When asked about the Google+ reaction, a Google spokesperson pointed to their official blog post for Google's reasoning and plans for the Reader shutdown, said they'd be communicating directly with users as changes are made, and said they had nothing more to share.
However, one Google employee Google+ Chief Architect Yonatan Zunger did acknowledge the complaints in a Google+ post, asking "what are the aspects of the way Reader works that made it so useful for you?"
He wrote in bold, "Warning: This is not a thread to simply complain about the shutdown, or to ask Google to keep Reader." Zunger added he had no part in the decision and the comment thread wasn't a good place "to get anyone's attention about that."

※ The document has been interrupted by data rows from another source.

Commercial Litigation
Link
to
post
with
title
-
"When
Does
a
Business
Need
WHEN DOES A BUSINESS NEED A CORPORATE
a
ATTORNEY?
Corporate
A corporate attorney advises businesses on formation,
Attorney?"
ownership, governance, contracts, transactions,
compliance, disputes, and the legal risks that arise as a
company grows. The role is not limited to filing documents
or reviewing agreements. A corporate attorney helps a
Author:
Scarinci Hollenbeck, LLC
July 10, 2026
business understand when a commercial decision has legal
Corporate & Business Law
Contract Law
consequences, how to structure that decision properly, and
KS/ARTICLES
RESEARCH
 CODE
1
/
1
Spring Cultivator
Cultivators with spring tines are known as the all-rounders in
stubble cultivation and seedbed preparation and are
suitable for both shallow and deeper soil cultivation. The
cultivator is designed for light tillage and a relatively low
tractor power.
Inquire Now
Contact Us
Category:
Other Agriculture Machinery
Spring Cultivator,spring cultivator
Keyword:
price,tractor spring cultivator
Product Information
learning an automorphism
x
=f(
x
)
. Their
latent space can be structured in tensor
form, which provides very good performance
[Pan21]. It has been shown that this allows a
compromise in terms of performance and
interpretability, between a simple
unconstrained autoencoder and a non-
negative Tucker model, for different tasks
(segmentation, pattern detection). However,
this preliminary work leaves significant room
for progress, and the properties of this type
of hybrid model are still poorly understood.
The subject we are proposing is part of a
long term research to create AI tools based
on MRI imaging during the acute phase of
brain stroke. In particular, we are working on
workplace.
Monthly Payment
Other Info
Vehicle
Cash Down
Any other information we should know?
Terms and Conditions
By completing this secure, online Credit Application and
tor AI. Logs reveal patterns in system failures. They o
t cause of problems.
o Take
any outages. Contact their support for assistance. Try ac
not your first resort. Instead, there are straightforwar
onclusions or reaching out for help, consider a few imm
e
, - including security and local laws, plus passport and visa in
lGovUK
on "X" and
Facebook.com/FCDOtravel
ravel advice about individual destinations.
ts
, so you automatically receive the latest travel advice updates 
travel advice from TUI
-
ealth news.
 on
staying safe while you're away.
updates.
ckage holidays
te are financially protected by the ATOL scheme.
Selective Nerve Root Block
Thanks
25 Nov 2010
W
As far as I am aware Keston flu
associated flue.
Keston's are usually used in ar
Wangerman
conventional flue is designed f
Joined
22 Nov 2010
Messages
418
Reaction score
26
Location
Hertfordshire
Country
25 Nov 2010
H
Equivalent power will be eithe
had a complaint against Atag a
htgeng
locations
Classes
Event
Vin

The rush to complain on Google+ may be ironic in that a former Google Reader product manager posted to Quora that Google+ had a part in Reader's demise.
"I suspect that it survived for some time after being put into maintenance because they believed it could still be a useful source of content into G+," he said.
Google Software Engineer Alan Green wrote in the company's official blog post there were two reasons why Google Reader is coming to an end: "usage of Google Reader has declined, and as a company we're pouring all of our energy into fewer products."
Google Reader's creator Chris Wetherell told Om Malik why shutting down was basically the only option for Google when it decided it didn't want to operate Reader anymore:
"It was Google Crawler that gave the system ability to make lightning fast connections and also bring up recommendations. It is one of the main reasons it cannot be open sourced. The systems is too intertwined with Google's search and other infrastructure to be sold as well."